Today we are loading up a PODS container and beginning to see all the boxes appearing, dust coming off of things that haven’t been moved in forever and cabinets opened to groans — “WHY did we keep all this crap this whole time???” But while we’re going through the motions of another PCS, in the back of our minds, we’re also thinking about those we’ve known who won’t have the privilege of suffering through another crappy moving experience. Because while it certainly sucks — it is a PLEASURE. You know why? Because The Major has always come back. Every time they’ve sent him somewhere crappy. Every time I didn’t get to hear from him for weeks because he was forward deployed. Every time I have been so worried… he has come home. And that isn’t always the case.

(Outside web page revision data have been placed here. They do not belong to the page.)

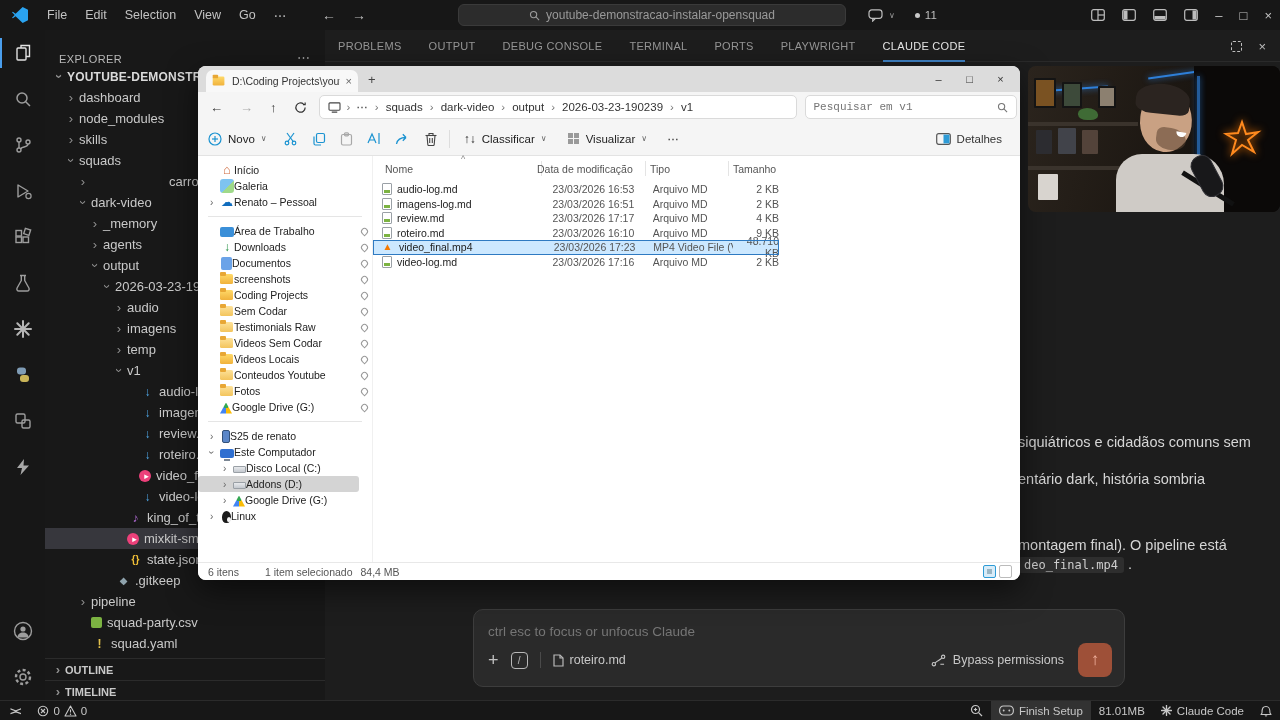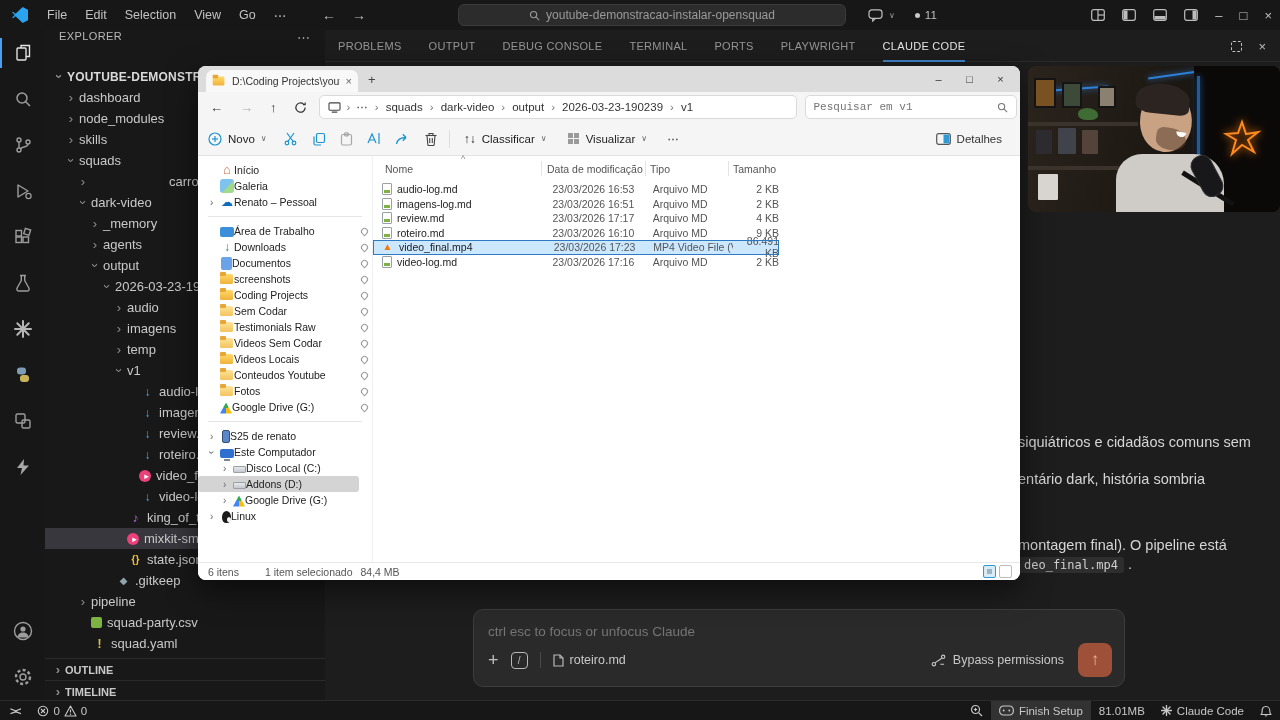"EXPLORER" .sb-header { align-items: flex-start -> flex-end }
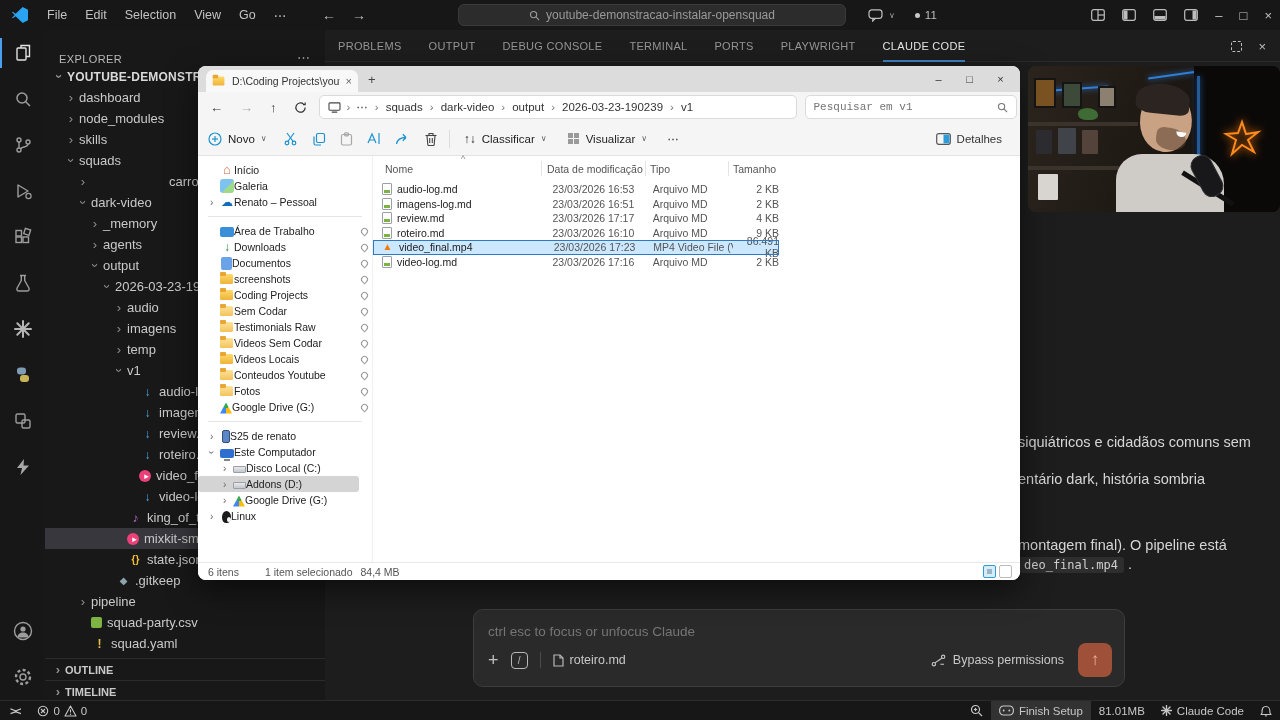"Data de modificação" span.fh { left: 174px -> 164px }
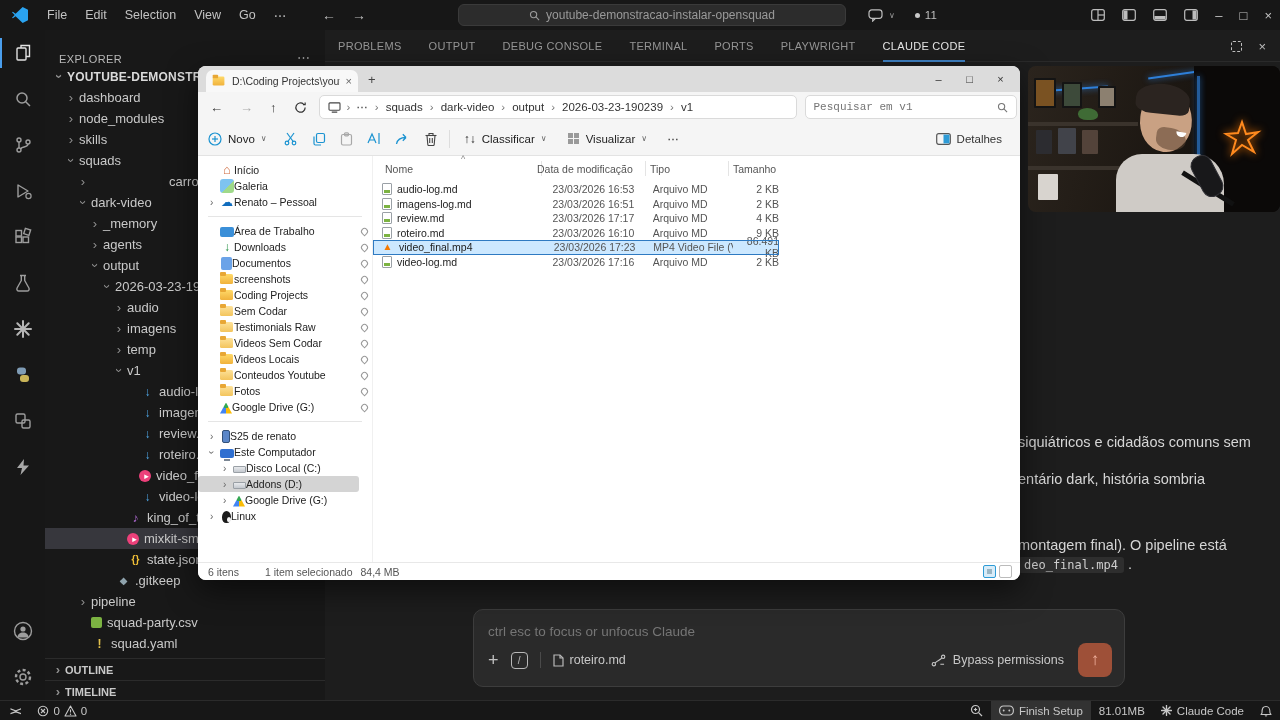"86.491 KB" span.fsize { text: 86.491 -> 48.710 }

We are part of an aviation community. And while accidents happen in all arms of the services, here at home and in theater, when they happen in airplanes and helicopters, people don’t tend to survive. And we hear news regularly about accidents here at home that happen on what those families thought were just regular old workdays and school days. And I don’t forget that. When I send my kids off to school and The Major leaves in his flight suit and kisses me goodbye as he heads out the door to an early brief, I don’t forget what he’s out there doing. I have tried, but when you live near an airbase, you hear, see and feel jets and helicopters ALL the time. And it is impossible to forget that it’s my husband up there, flying at nearly the speed of sound in a metal container. (All in a day’s work, right?) But he has always come home.
So this post, like this day, is dedicated to those who didn’t come home. We continue to go through our day to day, a proud military family putting up with whatever crap comes with it, in their honor. We don’t forget them or the families who miss them every day, not just today. Thank you for the sacrifice. We will never be able to repay you for what you gave to this country.